Dean's reckless driving scares the other passengers in the car, but Sal and Dean do not care and instead talk incessantly about life and the meaning of things. In Salt Lake City, the place that Dean was born, Dean has a revelation about how "People change, they eat meals year after year and change with every meal." After switching drivers a few times, the car finally makes it to Denver. Dean and Sal are left on the side of a street.

Analysis

This part begins with Sal's journey to Denver to start his life again. He sees himself as a kind of "patriarch" but quickly finds that without his friends in town, life becomes boring-he knows he must go to San Francisco. Before leaving, though, Sal takes a walk through the African American parts of Denver and, with jealousy, longs for the life of another culture. It is in this part that Kerouac sees the hope and promise of individuality and freedom not in the dominant white culture of America but in the excluded groups of minority America. Sal believes that it is these minority groups that retain the true individuality and freedom that make America a great land.
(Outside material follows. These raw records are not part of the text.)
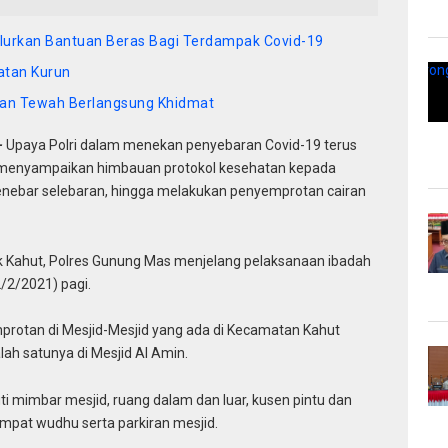
alurkan Bantuan Beras Bagi Terdampak Covid-19
tan Kurun
an Tewah Berlangsung Khidmat
–
Upaya Polri dalam menekan penyebaran Covid-19 terus
i menyampaikan himbauan protokol kesehatan kepada
ebar selebaran, hingga melakukan penyemprotan cairan
sek Kahut, Polres Gunung Mas menjelang pelaksanaan ibadah
/2/2021) pagi.
protan di Mesjid-Mesjid yang ada di Kecamatan Kahut
ah satunya di Mesjid Al Amin.
i mimbar mesjid, ruang dalam dan luar, kusen pintu dan
empat wudhu serta parkiran mesjid.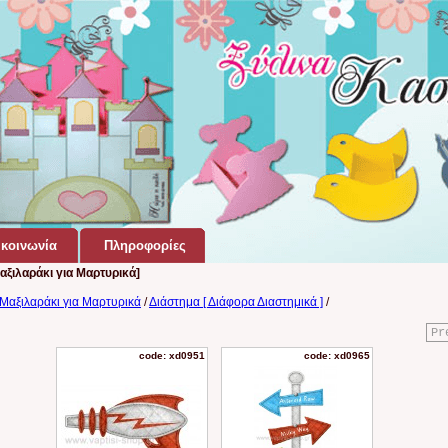
κοινωνία
Πληροφορίες
αξιλαράκι για Μαρτυρικά]
 Μαξιλαράκι για Μαρτυρικά
/
Διάστημα [ Διάφορα Διαστημικά ]
/
Pr
code: xd0951
code: xd0965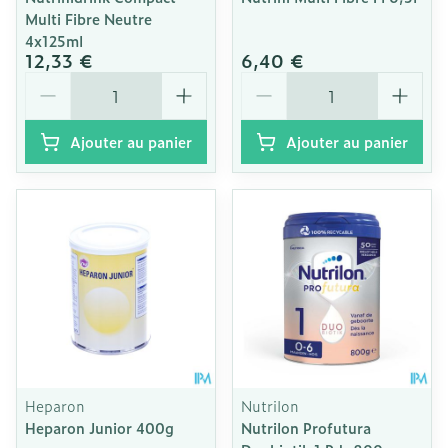
Multi Fibre Neutre
4x125ml
12,33 €
6,40 €
Quantité
Quantité
Ajouter au panier
Ajouter au panier
Heparon
Nutrilon
Heparon Junior 400g
Nutrilon Profutura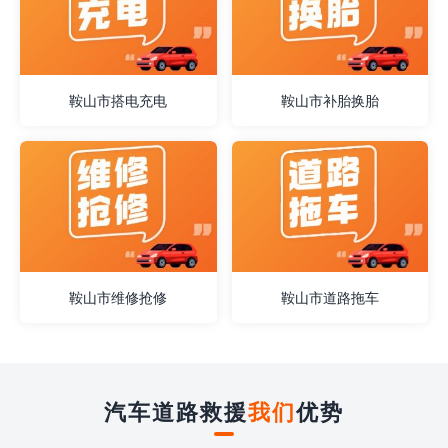
鞍山市搭电充电
鞍山市补胎换胎
鞍山市维修抢修
鞍山市道路拖车
汽车道路救援
我们
优势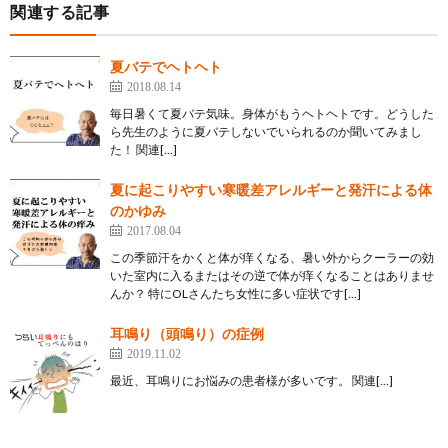
関連する記事
夏バテでヘトヘト
2018.08.14
毎日暑くて夏バテ気味。身体がもうヘトヘトです。どうした
ら先生のように夏バテしないでいられるのか聞いてみまし
た！ 関連[…]
夏に起こりやすい寒暖差アレルギーと発汗による体
のかゆみ
2017.08.04
この季節汗をかくと体が痒くなる、暑い外からクーラーの効
いた室内に入るまたはその逆で体が痒くなることはありませ
んか？ 特にOLさんたち女性に多い症状です[…]
耳鳴り（頭鳴り）の症例
2019.11.02
最近、耳鳴りにお悩みの患者様が多いです。 関連[…]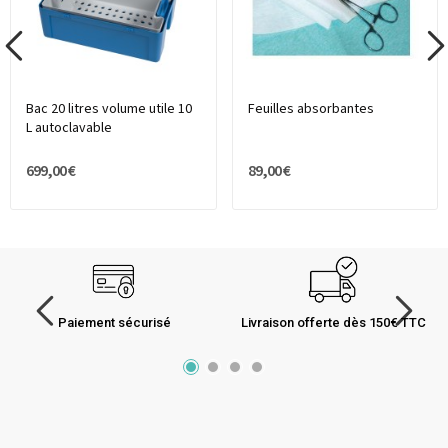
Bac 20 litres volume utile 10
Feuilles absorbantes
L autoclavable
699,00 €
89,00 €
Paiement sécurisé
Livraison offerte dès 150€ TTC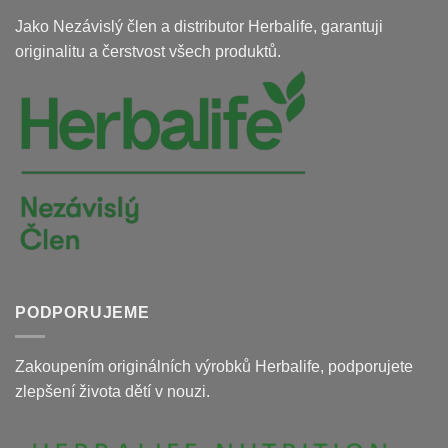
Jako Nezávislý člen a distributor Herbalife, garantuji
originalitu a čerstvost všech produktů.
PODPORUJEME
Zakoupením originálních výrobků Herbalife, podporujete
zlepšení života dětí v nouzi.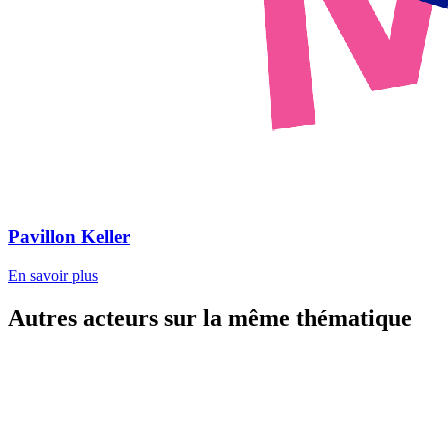
Pavillon Keller
En savoir plus
Autres acteurs sur la même thématique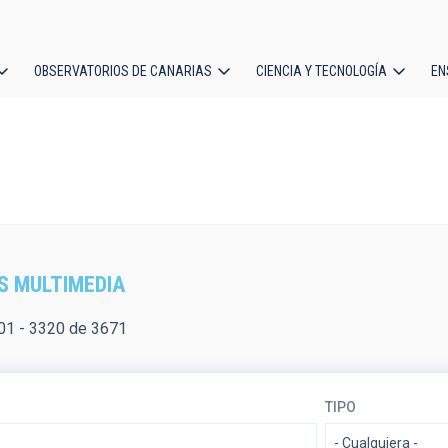
OBSERVATORIOS DE CANARIAS
CIENCIA Y TECNOLOGÍA
EN
ción
l
S MULTIMEDIA
01 - 3320 de 3671
TIPO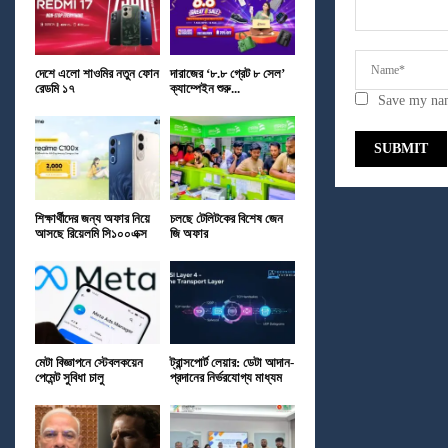
দেশে এলো শাওমির নতুন ফোন
দারাজের ‘৮.৮ গ্রেট ৮ সেল’
রেডমি ১৭
ক্যাম্পেইন শুরু...
Save my nam
শিক্ষার্থীদের জন্য অফার নিয়ে
চলছে টেলিটকের বিশেষ জেন
আসছে রিয়েলমি সি১০০এক্স
জি অফার
মেটা বিজ্ঞাপনে স্টেবলকয়েন
ট্রান্সপোর্ট লেয়ার: ডেটা আদান-
পেমেন্ট সুবিধা চালু
প্রদানের নির্ভরযোগ্য মাধ্যম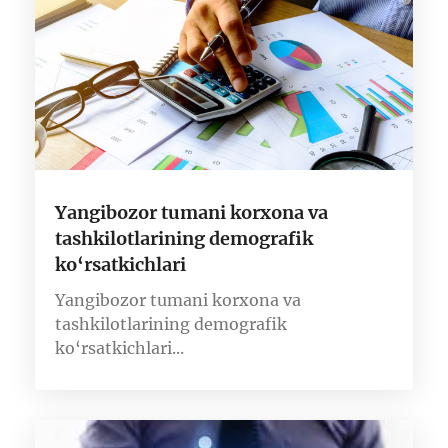
Yangibozor tumani korxona va
tashkilotlarining demografik
ko‘rsatkichlari
Yangibozor tumani korxona va
tashkilotlarining demografik
ko‘rsatkichlari...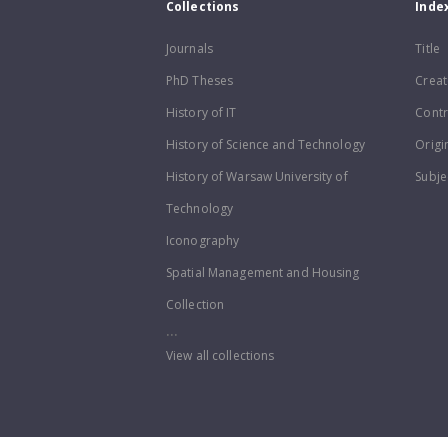
Collections
Inde
Journals
Title
PhD Theses
Creat
History of IT
Contr
History of Science and Technology
Origi
History of Warsaw University of
Subje
Technology
Iconography
Spatial Management and Housing
Collection
...
View all collections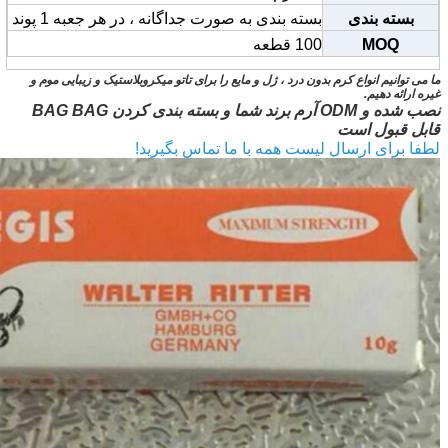
بسته بندی
بسته بندی به صورت جداگانه ، در هر جعبه 1 پوند
MOQ
100 قطعه
ما می توانیم انواع کرم بدون درد ، ژل و مایع را برای تاتو میکروبلاستیک و زیبایی موم و
غیره ارائه دهیم.
نصب شده و ODM آرم برند شما و بسته بندی کردن BAG BAG
قابل قبول است
لطفا برای ارسال لیست همه با ما تماس بگیرید!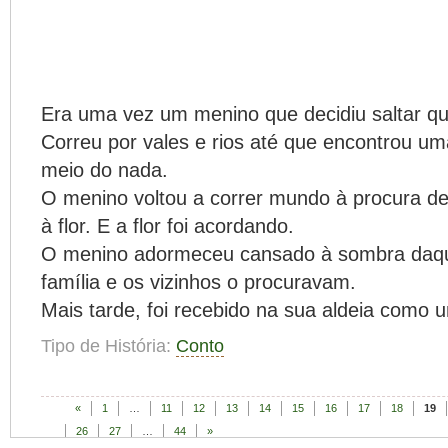
Era uma vez um menino que decidiu saltar qu
Correu por vales e rios até que encontrou um
meio do nada.
O menino voltou a correr mundo à procura de
à flor. E a flor foi acordando.
O menino adormeceu cansado à sombra daque
família e os vizinhos o procuravam.
Mais tarde, foi recebido na sua aldeia como u
Tipo de História:
Conto
«
1
…
11
12
13
14
15
16
17
18
19
26
27
…
44
»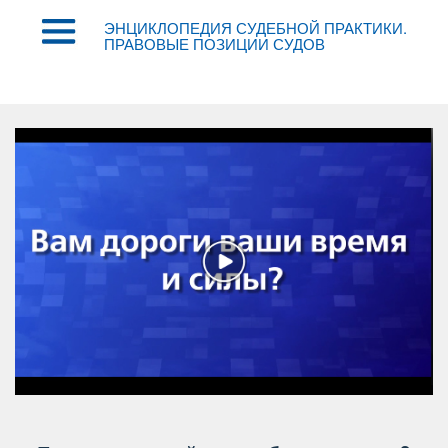
ЭНЦИКЛОПЕДИЯ СУДЕБНОЙ ПРАКТИКИ.
ПРАВОВЫЕ ПОЗИЦИИ СУДО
It is significant that On the Road is published just as the civil rights movement is beginning. For Sal, however, the racism and exclusion in America provide a route to true freedom and happiness.

As Sal leaves for San Francisco, he feels liberated from his past in a way that he had not previously felt. As Sal arrives in San Francisco, he finds Dean more broken than before, his broken thumb (a hitchhiking necessity) a symbol of the toll conventional life takes on a man. When Camille becomes frustrated with Dean's growing madness and kicks Sal and Dean out of the house, Dean and Sal find the fault for such behavior with Camille, a matriarchal figure who only wants to spoil their fun. This scene once again demonstrates Dean's and Sal's inability to understand women as equal partners in their journey, although one wonders about the roles of nature and nurture in the conflict between the sexes. Why is it that the men find it so much easier and enjoyable to go on the road? Do the women who travel with them count as equal partners?

Gender issues continue to play an important role as this section unfolds. During their two day "kick" in San Francisco, Sal and Dean, who have committed to be buddies for the rest of their lives, meet up with Galatea Dunkel. She again has been "given the slip" by Ed. It is at Galatea's house that Galatea, who was not afraid of Dean, confronts him about his behavior and lack of responsibility towards women. Instead of reforming Dean, however, this derision causes Dean to take on a kind of saintliness, at least in Sal's eyes. Confronting these harsh words makes Dean the prototype for what "Beat" is: a person who will sacrifice anything and anybody to find a true yet impermanent identity, a person who finds "it."

The next scenes take the men and women back to the streets of San Francisco and into the jazz clubs. Any notions of responsibility and respectability are forgotten as the travelers party and dance through the night. Here, Kerouac's writing most takes on the form of the jazz music he loves. His sentences run on and are interspersed with words that describe the sounds and rhythms of the club. There is little narrative in this section, mostly description of the frantic and wild jazz club and the music that drove these men mad. African American culture is again idolized, and the jazz musician whom Dean and Sal go home with seems to have the perfect situation, a wife who does not complain about his behavior.

As the two begin their journey to New York, a discussion about "it" from the previous night comes back up in the back seat of the car they are sharing. Dean compares and contrasts "it" to the fury of the jazz music the night before and with the conventional worries and problems of their fellow travelers. It is clear from this passage that ordinary people who live conventional lives do not have "it." In the stories that the two tell each other, time again plays a role. They are unable to truly capture the past and thus choose to be spontaneous in the present.